London - This year's rebound in British wage growth risks petering out, potentially wrong-footing the Bank of England (BoE) as it gets closer to raising interest rates, if omens from labour market data prove correct.
British wages have risen far more slowly in recent years than before the financial crisis, and a move back towards historical rates of increase is one of the main things the BoE is looking for before it starts to tighten policy.
Last week it forecast annual wage growth would reach 3% by the end of this year. It predicted even bigger rises in 2016 and 2017, as productivity picks up and unemployment falls, forcing firms to compete harder for workers who are increasingly willing to switch jobs.
This points to annual growth in basic pay of around 4%, the rate that was common before the financial crisis.
Many economists broadly back the BoE's view.
But a dig through some of Britain's many business surveys suggests the predictions for the coming year may be too high.
Data on Wednesday showed the sharpest slowdown in wage growth in more than a year - mostly due to relatively modest bonuses - and there are signs this could spread to basic pay as well.
Responses to questions about wages in surveys from the British Chambers of Commerce (BCC), the Recruitment and Employment Confederation (REC), and a survey by the BoE's own regional offices all suggest wage growth could soften.
"I think there probably has been a pick-up in the underlying rate of wage growth, but that occurred in the second half of last year," said Stephen Lewis, chief economist at ADM Investor Services. "There doesn't seem to be very much evidence that there's been further upward progress so far this year."
All three surveys have elements that give a reasonably good prediction of what Britain's official wage data will show in several months, and they all point to a fall or levelling off in the rate of wage growth, which stands at just under 3%.
While the BoE expects total wage growth to soften towards the end of this year because of the effect of strong bonuses in late 2014, the surveys point to an underlying flattening in the private sector.

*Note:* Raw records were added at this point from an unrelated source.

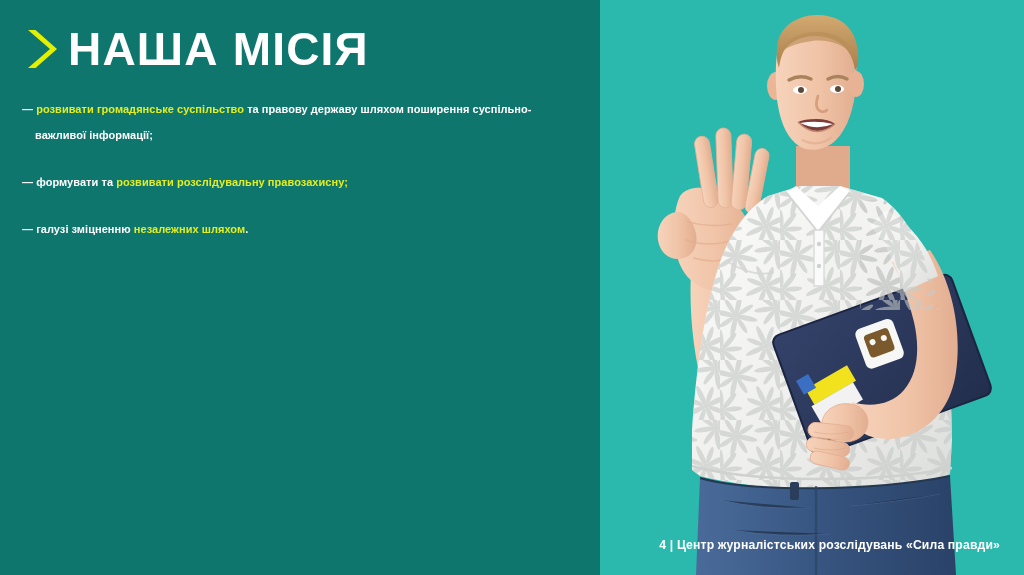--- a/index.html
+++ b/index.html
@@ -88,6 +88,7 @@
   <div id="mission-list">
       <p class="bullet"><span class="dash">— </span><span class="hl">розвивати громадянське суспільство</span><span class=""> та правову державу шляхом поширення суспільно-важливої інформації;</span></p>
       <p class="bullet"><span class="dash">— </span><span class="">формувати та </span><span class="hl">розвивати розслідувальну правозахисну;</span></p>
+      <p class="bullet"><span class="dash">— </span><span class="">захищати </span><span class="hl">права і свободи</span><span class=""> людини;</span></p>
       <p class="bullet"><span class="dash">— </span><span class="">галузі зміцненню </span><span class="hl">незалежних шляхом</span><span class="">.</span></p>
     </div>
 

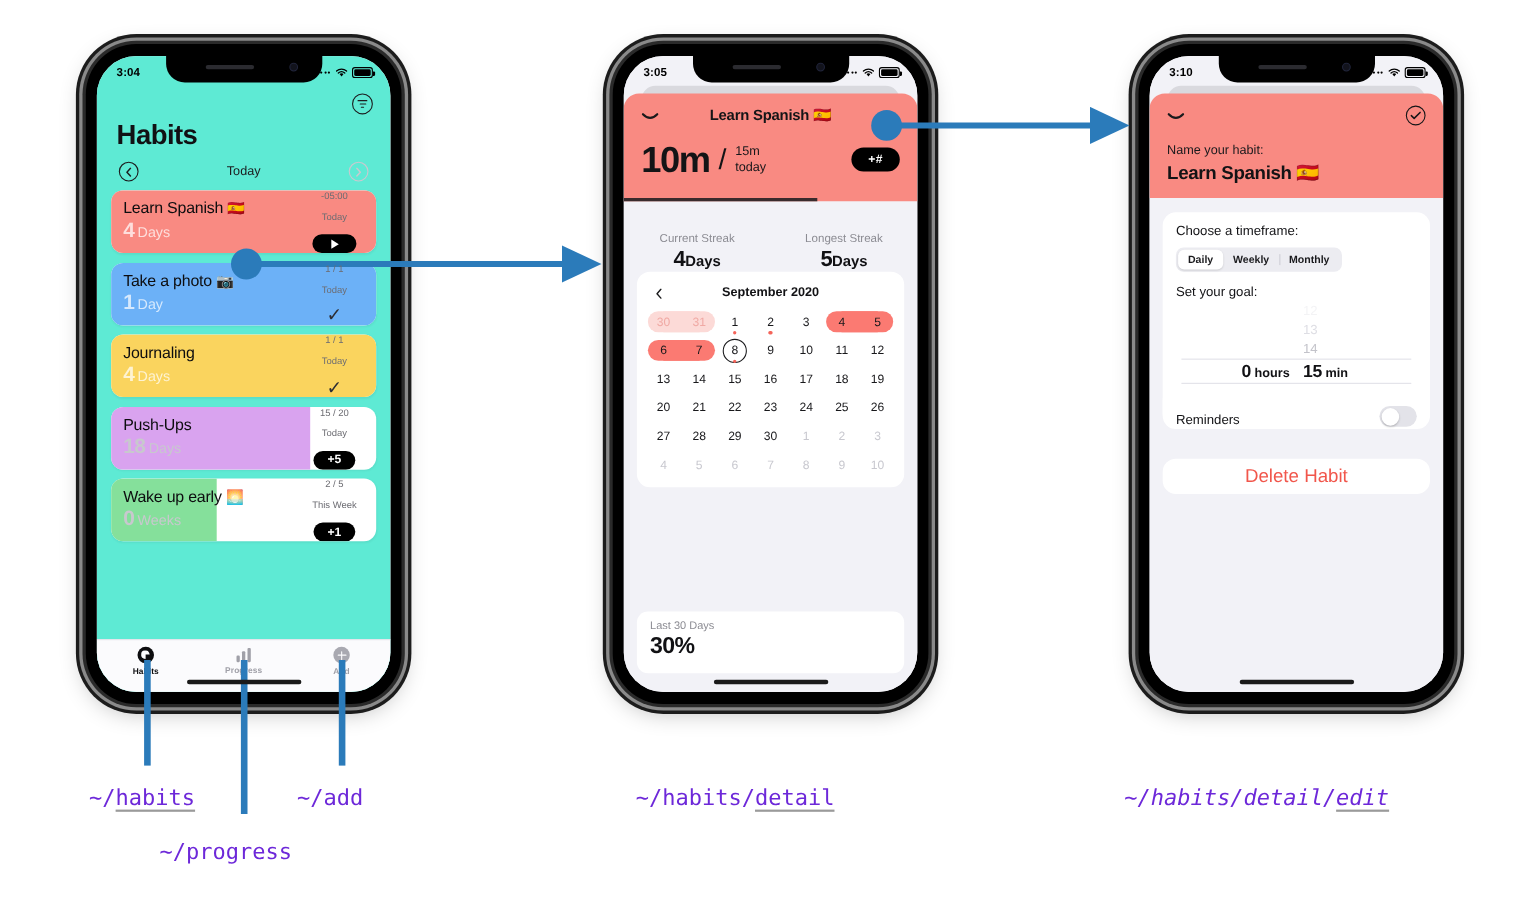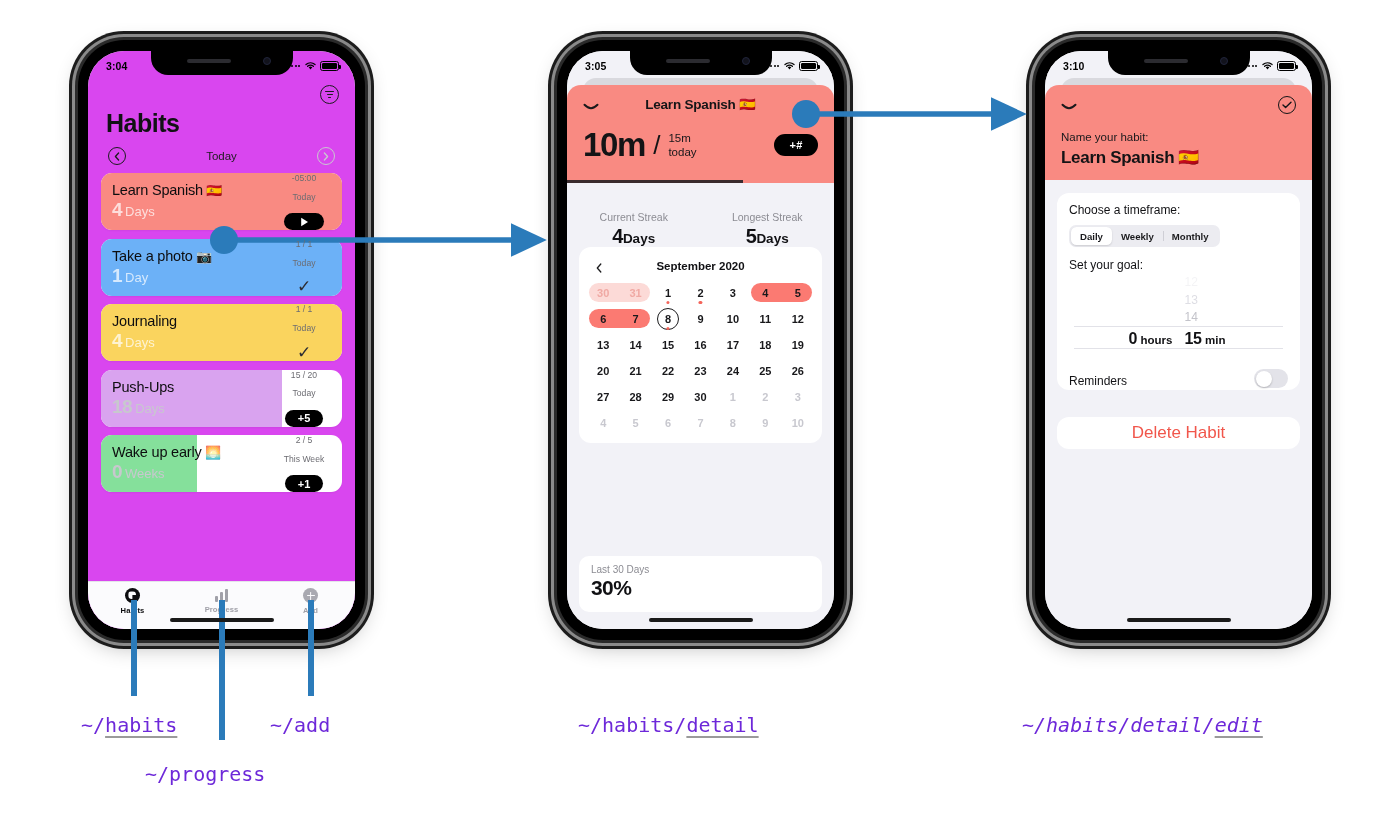--- a/index.html
+++ b/index.html
@@ -69,7 +69,7 @@
 
   
   #phone1 { left: 78px; top: 40px; }
-  .p1-body { position:absolute; inset:0; background:#d946ef; padding-top: 30px; }
+  .p1-body { position:absolute; inset:0; background:#5eead4; padding-top: 30px; }
   .p1-filter {
     position: absolute; top: 34px; right: 16px;
     width: 19px; height: 19px; border-radius: 50%;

Every three months the BCC asks companies across the vast services sector what pay deals they are reaching with staff.
Late last year these hit their highest level since the pre-crisis days of early 2008, but then tailed off over the past six months.
Analysis using Thomson Reuters Datastream points to a strong correlation between this measure and official wage growth in nine months' time.

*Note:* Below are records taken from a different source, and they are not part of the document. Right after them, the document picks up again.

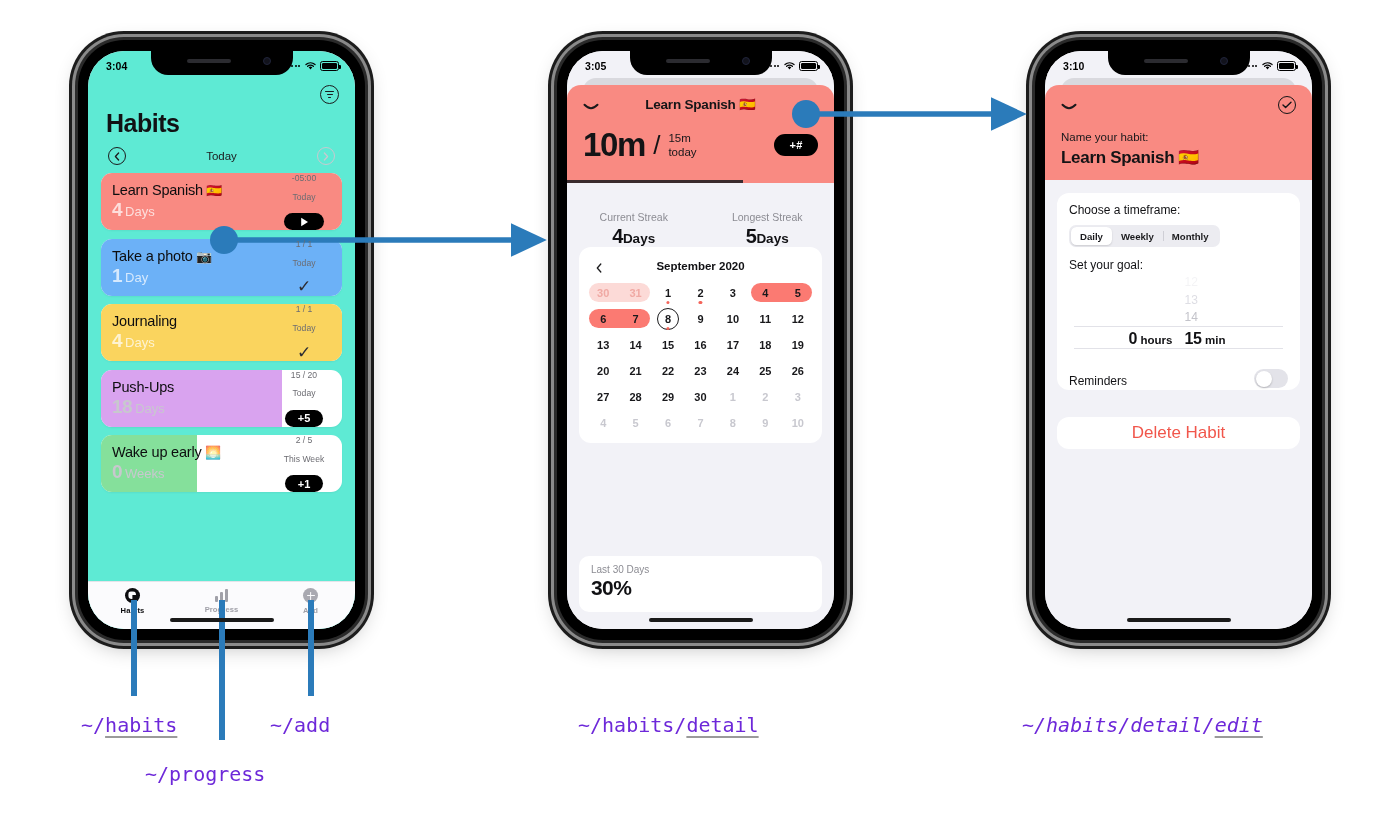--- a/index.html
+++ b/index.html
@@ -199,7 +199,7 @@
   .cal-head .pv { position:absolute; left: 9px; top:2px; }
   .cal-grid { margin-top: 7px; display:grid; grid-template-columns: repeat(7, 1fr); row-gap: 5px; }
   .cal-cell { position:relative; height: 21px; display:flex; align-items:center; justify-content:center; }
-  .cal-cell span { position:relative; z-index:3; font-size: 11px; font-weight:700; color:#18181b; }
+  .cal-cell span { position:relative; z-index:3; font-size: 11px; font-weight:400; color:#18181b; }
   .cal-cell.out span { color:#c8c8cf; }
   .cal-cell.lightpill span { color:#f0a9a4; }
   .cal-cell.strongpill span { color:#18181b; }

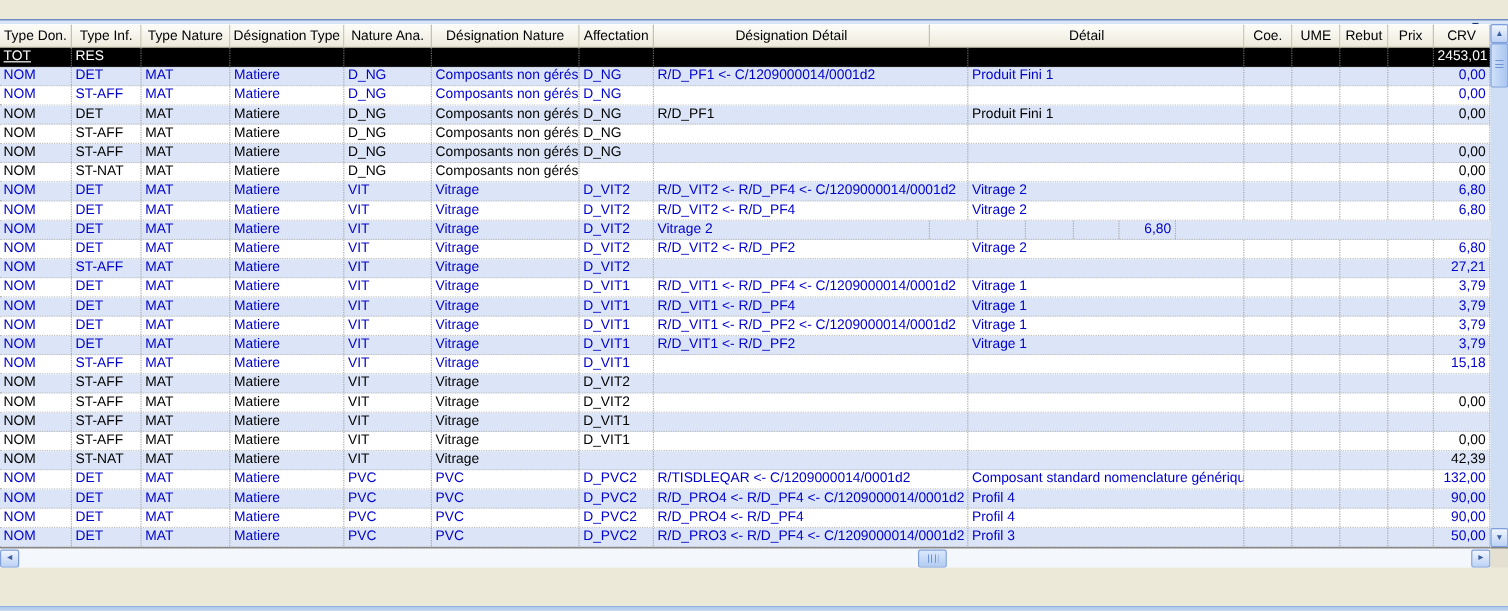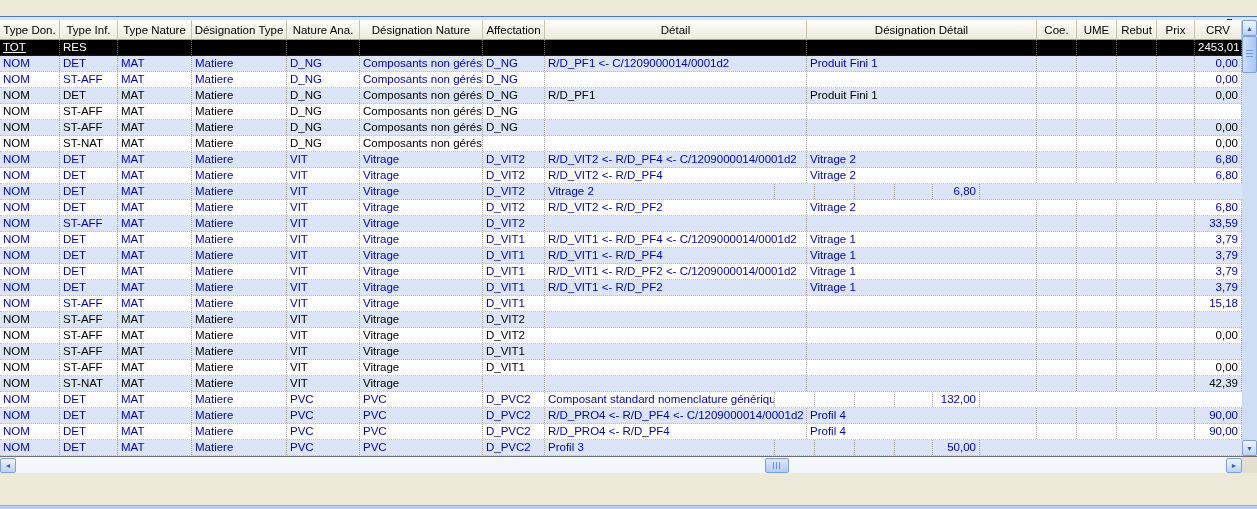--- a/index.html
+++ b/index.html
@@ -139,8 +139,8 @@
       <div class="hcell" style="width: 73px;">Nature Ana.</div>
       <div class="hcell" style="width: 123px;">Désignation Nature</div>
       <div class="hcell" style="width: 62px;">Affectation</div>
+      <div class="hcell" style="width: 230px;">Désignation Détail</div>
       <div class="hcell" style="width: 262px;">Détail</div>
-      <div class="hcell" style="width: 230px;">Désignation Détail</div>
       <div class="hcell" style="width: 40px;">Coe.</div>
       <div class="hcell" style="width: 40px;">UME</div>
       <div class="hcell" style="width: 40px;">Rebut</div>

There is a similar strong link - this time with a five-month lag - between official data and the BoE's own score of labour cost per services employee in its monthly regional survey. This measure has plateaued since it hit its highest since September 2008 last October.

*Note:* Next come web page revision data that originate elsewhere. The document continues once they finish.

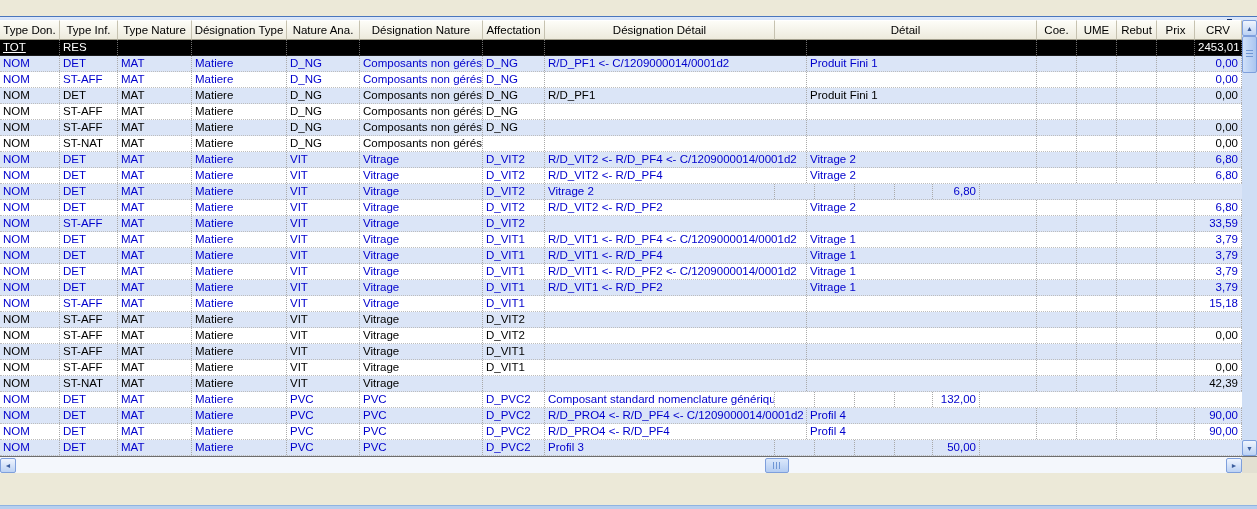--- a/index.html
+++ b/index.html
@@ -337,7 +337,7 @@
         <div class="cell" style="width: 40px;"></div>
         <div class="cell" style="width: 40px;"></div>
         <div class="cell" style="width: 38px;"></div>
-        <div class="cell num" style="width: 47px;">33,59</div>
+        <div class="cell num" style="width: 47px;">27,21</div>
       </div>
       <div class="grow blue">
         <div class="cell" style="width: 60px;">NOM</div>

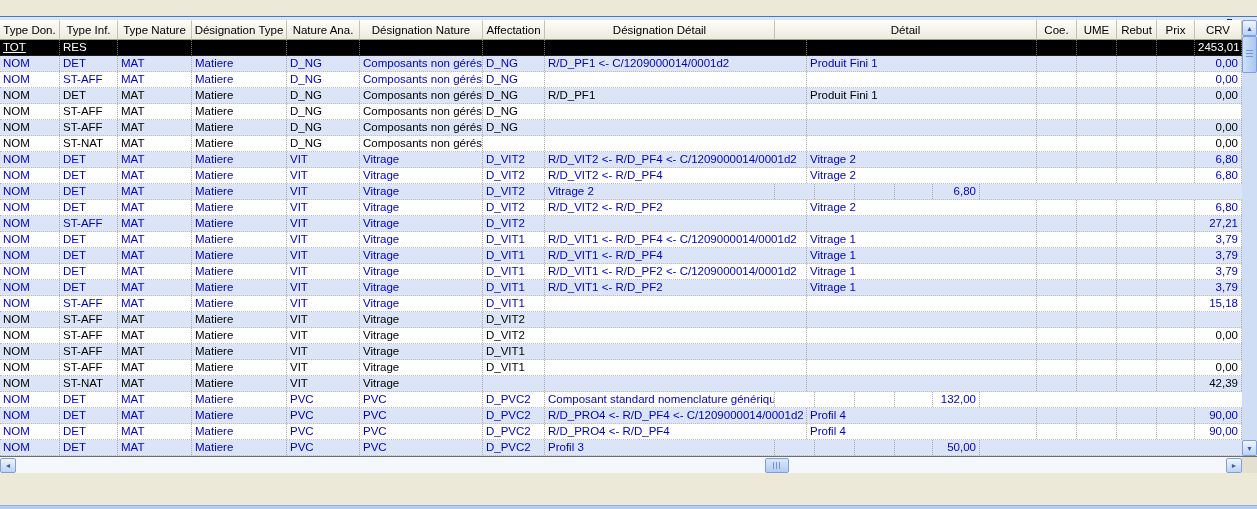--- a/index.html
+++ b/index.html
@@ -507,6 +507,7 @@
         <div class="cell" style="width: 73px;">PVC</div>
         <div class="cell" style="width: 123px;">PVC</div>
         <div class="cell" style="width: 62px;">D_PVC2</div>
+        <div class="cell" style="width: 262px;">R/TISDLEQAR &lt;- C/1209000014/0001d2</div>
         <div class="cell" style="width: 230px;">Composant standard nomenclature générique</div>
         <div class="cell" style="width: 40px;"></div>
         <div class="cell" style="width: 40px;"></div>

Finally, the REC's monthly index of starting salaries shows a moderate correlation with official data 12 months later and has been mostly falling since July 2014.
Slow progress
The BoE charted pay measures from all three surveys in its economic forecasts outlook published last week, though it smoothes the data in the BCC survey, making the recent plateau in pay deals less visible.
But not all economists share the conclusions it reached.
"I think we're close to a plateau around 3%," said Scotiabank economist Alan Clarke, referring to annual wage growth.
Clarke believes part of the recent rise in wages was due to one-off effects related to unusually low wages a year ago rather than stronger fundamentals, and month-on-month changes to wages over the last year suggest only a very slow improvement, rather than a swift upturn.
He still expects the BoE to start to raise rates early next year when inflation is tipped to rise from its current level around zero.
"As long as the data aren't really surprisingly weak, I don't think that'll obstruct a rate hike," he said.